Source texts of formatted documents

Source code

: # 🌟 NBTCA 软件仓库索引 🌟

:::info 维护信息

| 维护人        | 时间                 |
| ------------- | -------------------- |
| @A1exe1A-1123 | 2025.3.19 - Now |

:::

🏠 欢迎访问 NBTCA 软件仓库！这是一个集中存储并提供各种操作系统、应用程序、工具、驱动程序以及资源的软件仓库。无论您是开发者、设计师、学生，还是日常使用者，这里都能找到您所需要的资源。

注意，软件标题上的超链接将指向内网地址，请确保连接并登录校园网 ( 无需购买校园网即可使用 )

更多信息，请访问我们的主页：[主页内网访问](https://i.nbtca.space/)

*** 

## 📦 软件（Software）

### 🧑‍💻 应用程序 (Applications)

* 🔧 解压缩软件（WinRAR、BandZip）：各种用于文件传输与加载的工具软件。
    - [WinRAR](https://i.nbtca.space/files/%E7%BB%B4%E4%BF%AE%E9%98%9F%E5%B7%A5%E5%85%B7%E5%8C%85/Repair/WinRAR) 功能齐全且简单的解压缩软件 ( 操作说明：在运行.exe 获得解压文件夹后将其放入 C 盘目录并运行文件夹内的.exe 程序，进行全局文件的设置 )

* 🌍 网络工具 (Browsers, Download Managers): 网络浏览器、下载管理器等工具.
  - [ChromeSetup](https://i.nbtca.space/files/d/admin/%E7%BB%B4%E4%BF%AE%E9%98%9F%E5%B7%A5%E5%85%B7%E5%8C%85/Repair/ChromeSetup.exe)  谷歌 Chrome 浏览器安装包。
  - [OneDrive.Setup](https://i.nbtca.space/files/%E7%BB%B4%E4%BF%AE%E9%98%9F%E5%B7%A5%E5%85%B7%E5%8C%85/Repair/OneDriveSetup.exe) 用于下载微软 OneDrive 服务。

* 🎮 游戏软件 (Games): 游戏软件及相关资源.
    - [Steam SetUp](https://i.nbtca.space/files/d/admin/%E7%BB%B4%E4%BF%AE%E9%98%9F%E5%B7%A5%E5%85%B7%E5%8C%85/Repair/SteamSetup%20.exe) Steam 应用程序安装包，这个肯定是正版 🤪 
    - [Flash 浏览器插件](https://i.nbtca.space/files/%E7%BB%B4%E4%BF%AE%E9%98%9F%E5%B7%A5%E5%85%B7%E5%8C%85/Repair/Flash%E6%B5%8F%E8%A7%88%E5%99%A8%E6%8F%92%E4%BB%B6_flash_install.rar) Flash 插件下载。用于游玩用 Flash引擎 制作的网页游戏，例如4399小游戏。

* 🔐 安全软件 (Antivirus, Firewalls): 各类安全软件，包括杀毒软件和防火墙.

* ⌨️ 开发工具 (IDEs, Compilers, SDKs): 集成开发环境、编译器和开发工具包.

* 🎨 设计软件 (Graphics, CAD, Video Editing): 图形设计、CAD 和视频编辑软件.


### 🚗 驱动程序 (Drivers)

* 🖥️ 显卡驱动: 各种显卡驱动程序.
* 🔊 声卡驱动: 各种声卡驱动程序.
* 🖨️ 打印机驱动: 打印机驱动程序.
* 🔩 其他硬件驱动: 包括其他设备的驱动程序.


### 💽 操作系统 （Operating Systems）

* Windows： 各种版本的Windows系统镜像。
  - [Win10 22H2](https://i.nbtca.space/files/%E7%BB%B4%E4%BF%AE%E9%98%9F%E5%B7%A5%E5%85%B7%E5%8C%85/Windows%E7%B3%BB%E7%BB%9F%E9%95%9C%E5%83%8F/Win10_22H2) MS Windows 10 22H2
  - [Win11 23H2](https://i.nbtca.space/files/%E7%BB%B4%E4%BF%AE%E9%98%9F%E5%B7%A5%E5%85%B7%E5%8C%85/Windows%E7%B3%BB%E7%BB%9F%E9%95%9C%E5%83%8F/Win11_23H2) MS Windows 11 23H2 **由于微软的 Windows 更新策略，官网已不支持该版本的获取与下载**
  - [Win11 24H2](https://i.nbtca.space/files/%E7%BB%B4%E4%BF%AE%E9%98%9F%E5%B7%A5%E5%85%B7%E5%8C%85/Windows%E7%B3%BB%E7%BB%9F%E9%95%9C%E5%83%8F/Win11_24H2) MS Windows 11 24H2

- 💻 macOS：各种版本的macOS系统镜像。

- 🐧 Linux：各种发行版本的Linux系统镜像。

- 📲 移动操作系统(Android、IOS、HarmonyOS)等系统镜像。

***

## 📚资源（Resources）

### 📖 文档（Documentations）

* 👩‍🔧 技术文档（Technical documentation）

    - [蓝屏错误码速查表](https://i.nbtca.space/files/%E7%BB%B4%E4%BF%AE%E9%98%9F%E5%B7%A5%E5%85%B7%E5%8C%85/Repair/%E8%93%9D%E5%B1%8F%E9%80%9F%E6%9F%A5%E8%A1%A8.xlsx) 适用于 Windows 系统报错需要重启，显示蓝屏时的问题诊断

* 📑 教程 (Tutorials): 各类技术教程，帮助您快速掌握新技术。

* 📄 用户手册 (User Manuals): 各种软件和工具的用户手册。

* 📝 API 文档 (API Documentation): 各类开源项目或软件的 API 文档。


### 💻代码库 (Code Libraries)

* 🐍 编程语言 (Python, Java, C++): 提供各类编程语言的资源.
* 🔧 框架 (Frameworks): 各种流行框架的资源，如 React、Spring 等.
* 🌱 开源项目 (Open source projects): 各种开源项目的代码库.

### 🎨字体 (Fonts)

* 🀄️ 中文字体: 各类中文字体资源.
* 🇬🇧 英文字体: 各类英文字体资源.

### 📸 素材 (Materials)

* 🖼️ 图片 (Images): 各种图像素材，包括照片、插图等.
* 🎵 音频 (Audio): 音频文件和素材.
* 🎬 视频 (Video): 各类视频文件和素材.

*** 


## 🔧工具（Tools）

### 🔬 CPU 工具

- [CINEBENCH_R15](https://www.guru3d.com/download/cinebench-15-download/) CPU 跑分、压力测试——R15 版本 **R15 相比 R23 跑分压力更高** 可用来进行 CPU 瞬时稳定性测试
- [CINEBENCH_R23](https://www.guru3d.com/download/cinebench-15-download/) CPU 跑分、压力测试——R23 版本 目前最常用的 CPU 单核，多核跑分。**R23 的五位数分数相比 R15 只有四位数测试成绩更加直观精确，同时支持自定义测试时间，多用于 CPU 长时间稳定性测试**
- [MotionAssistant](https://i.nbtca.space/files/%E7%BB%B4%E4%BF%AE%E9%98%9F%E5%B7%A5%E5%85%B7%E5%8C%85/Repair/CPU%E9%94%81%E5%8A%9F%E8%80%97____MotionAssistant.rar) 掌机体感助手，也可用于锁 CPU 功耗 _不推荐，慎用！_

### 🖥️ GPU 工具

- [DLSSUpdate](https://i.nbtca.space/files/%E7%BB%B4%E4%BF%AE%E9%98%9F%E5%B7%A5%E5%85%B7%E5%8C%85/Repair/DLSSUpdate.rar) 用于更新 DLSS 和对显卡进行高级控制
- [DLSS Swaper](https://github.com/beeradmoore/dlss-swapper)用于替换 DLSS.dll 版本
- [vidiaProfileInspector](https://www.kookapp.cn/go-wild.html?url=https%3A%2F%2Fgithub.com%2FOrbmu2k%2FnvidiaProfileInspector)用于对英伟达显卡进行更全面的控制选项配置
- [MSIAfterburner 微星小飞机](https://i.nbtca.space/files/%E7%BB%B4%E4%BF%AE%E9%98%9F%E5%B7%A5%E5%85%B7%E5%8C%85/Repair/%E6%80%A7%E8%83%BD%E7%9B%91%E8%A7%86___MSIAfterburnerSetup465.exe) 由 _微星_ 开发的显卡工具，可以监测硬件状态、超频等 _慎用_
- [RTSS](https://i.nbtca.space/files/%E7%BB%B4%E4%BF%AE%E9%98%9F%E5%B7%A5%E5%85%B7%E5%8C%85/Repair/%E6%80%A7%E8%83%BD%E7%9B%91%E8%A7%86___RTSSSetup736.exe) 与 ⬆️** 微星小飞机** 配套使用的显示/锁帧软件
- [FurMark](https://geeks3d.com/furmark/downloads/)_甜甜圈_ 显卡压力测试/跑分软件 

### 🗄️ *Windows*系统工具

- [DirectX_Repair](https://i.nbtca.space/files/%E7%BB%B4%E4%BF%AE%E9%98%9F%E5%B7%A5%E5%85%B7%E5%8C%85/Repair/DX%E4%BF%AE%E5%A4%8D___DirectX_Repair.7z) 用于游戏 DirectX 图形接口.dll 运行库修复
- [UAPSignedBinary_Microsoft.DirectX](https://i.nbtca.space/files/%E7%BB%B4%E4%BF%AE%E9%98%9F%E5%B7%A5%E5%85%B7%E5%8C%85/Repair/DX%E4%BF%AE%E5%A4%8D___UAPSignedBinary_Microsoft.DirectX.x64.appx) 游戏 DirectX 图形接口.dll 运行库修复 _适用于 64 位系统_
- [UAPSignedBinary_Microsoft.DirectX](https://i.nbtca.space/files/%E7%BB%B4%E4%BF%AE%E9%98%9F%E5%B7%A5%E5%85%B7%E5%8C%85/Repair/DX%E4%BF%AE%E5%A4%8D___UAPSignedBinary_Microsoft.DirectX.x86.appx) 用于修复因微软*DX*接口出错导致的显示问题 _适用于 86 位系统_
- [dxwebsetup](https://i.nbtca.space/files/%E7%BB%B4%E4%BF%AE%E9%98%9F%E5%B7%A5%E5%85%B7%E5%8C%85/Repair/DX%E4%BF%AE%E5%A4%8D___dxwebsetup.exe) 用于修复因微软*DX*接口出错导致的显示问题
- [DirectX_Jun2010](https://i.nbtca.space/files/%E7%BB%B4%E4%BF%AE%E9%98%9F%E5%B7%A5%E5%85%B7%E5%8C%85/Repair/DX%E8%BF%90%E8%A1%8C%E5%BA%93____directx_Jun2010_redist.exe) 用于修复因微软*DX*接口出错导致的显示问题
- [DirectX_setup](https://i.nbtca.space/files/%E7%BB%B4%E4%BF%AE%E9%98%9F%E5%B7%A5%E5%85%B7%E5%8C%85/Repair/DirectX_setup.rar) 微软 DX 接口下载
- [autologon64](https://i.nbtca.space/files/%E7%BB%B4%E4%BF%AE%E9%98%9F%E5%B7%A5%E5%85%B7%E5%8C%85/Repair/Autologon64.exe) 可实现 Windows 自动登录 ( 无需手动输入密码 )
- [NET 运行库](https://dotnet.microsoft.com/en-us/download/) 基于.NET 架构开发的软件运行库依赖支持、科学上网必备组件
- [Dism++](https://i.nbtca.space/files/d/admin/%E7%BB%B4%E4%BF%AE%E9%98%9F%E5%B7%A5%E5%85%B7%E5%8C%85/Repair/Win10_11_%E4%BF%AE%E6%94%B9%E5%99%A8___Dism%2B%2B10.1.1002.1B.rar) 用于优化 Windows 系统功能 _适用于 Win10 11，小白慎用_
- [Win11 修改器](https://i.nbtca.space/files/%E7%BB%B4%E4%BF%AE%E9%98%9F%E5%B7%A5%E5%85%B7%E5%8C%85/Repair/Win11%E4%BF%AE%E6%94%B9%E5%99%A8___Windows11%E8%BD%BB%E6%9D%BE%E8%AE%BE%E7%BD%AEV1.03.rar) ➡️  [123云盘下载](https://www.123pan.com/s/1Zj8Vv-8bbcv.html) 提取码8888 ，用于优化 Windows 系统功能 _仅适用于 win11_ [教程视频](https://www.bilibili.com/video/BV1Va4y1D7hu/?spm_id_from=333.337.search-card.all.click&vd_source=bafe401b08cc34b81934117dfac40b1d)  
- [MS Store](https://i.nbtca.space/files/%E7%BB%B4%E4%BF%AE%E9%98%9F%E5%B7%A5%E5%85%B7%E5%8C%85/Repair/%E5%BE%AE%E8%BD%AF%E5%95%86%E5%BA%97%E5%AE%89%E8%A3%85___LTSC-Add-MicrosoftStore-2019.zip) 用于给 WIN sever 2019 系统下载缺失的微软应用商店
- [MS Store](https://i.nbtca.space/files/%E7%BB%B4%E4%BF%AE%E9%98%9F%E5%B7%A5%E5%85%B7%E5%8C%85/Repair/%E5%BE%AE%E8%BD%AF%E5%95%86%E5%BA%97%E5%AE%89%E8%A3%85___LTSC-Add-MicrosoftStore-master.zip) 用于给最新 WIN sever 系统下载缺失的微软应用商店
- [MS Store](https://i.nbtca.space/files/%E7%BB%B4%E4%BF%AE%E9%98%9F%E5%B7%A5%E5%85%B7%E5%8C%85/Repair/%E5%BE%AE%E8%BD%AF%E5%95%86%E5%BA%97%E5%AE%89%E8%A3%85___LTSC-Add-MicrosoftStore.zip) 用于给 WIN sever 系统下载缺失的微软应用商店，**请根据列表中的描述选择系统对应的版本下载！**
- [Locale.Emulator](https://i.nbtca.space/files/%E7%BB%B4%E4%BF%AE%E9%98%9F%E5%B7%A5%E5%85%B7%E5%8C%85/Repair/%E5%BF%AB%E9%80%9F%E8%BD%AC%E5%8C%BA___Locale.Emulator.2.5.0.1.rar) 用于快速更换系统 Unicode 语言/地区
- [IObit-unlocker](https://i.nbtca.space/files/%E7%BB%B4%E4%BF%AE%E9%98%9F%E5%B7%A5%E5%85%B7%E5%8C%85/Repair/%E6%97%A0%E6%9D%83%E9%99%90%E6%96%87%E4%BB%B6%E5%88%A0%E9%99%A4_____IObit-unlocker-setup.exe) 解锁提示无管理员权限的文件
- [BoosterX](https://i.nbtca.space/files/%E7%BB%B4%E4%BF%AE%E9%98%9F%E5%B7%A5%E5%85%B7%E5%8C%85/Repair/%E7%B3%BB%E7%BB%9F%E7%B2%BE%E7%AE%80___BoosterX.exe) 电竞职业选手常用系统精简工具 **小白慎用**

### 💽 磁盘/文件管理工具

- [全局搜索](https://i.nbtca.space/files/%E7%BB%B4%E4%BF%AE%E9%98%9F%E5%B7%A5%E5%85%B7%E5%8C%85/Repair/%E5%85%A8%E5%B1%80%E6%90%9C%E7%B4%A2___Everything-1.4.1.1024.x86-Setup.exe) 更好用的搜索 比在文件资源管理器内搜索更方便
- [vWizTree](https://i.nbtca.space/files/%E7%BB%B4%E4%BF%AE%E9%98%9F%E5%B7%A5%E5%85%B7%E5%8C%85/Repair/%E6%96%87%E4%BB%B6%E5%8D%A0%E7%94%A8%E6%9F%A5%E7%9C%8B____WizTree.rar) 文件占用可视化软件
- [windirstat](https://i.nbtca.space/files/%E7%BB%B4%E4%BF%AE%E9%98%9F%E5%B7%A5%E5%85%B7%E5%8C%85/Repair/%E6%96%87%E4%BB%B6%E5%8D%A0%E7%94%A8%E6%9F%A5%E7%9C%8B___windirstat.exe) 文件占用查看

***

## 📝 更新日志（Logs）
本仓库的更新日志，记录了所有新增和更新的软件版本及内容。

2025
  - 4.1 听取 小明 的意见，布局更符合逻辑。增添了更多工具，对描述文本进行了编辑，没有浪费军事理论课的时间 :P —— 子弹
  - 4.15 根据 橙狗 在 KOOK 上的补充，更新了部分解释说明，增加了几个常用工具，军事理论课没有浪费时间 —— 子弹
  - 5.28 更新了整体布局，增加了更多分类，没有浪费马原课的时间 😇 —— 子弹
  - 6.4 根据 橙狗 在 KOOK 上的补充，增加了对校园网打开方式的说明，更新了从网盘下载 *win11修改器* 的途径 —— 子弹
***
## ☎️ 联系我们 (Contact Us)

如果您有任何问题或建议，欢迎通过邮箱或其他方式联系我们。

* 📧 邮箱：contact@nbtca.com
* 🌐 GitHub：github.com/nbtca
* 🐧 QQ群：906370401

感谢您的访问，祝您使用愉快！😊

**ACTION ITEM**
Output, please, only the lines running from the start of the entries through the line that contains "注意，软件标题上的超链接将指向内网地址，请确保连接并登录校园网 ( 无需购买校园网即可使用", including both of those lines.

**RESULT**
Source code

: # 🌟 NBTCA 软件仓库索引 🌟

:::info 维护信息

| 维护人        | 时间                 |
| ------------- | -------------------- |
| @A1exe1A-1123 | 2025.3.19 - Now |

:::

🏠 欢迎访问 NBTCA 软件仓库！这是一个集中存储并提供各种操作系统、应用程序、工具、驱动程序以及资源的软件仓库。无论您是开发者、设计师、学生，还是日常使用者，这里都能找到您所需要的资源。

注意，软件标题上的超链接将指向内网地址，请确保连接并登录校园网 ( 无需购买校园网即可使用 )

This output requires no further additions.